Badhaai Ho, the latest Hindi film from Amit Ravindernath Sharma, works like an antithesis to Private Life. The principal old couple in Badhaai Ho--Jeetendar (Gajraj Rao) and Priyamvada (Neena Gupta)--find themselves in the midst of an accidental pregnancy, and now having to deal with it in front of an old-fashioned mother-in-law, two sons--the elder one in his late 20s or thereabouts and the younger one in high school--and the public at large. This situation is mined for comedy; not as much the pregnancy itself, but the people around them and how discomfiting it is for them to learn and talk about it. The aesthetics of Badhaai Ho are more old Delhi middle-class, and while the extended family is part welcoming, part repulsed, Jeetendar finds himself in a station of new-found respect for his masculinity -- this is of course celebrated in an ironical fashion. Priyamvada bears the brunt of the questioning glances and veiled, inappropriate line of inquiries. The film inevitably leads to a celebration of family and life, of recognising middle-aged to old couples as sexual beings, the children understanding boundaries and being accommodating of their parents' desires, and the outside world, more understanding of private lives.

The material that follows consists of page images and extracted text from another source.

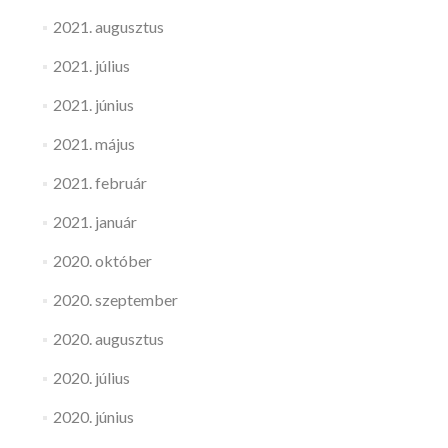
2021. augusztus
2021. július
2021. június
2021. május
2021. február
2021. január
2020. október
2020. szeptember
2020. augusztus
2020. július
2020. június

This is in direct contrast to a more apathetic New York City, more so in gentrified Brooklyn, in Jenkins' film. Private Life is almost nihilistic in how the struggling couple are constantly in the face of parents and children--during parties, Halloween, Thanksgivings--on one end and forlorn looking faces of men and women at the clinic. The pop culture and real-world references are far from life affirming -- Rosemary's Baby, The Handmaid's Tale, Serpico and Mary Beth Whitehead. They force themselves to have discussions about putting so much effort in the face of global warming, overpopulation, rise of neo-fascism. There is even a child dressed as climate change during Halloween. Badhaai Ho revels in Rajesh Khanna songs, where even the sad ones are played for laughs. At one point, a frustrated Richard suggests to Rachel that she should try denial sometimes, it comes in very handy. In Badhaai Ho, the elder son Nakul (Ayushmann Khurrana) lives in denial for a large part of the film, unable to take in simple facts about his parents. It would be a fun exercise to have Richard and Rachel talk to Jeetendra and Priyamvada, and their children. The conversation might begin with despondency, but there is a good chance of them moving on to share a laugh or two.
Private Life is streaming on Netflix.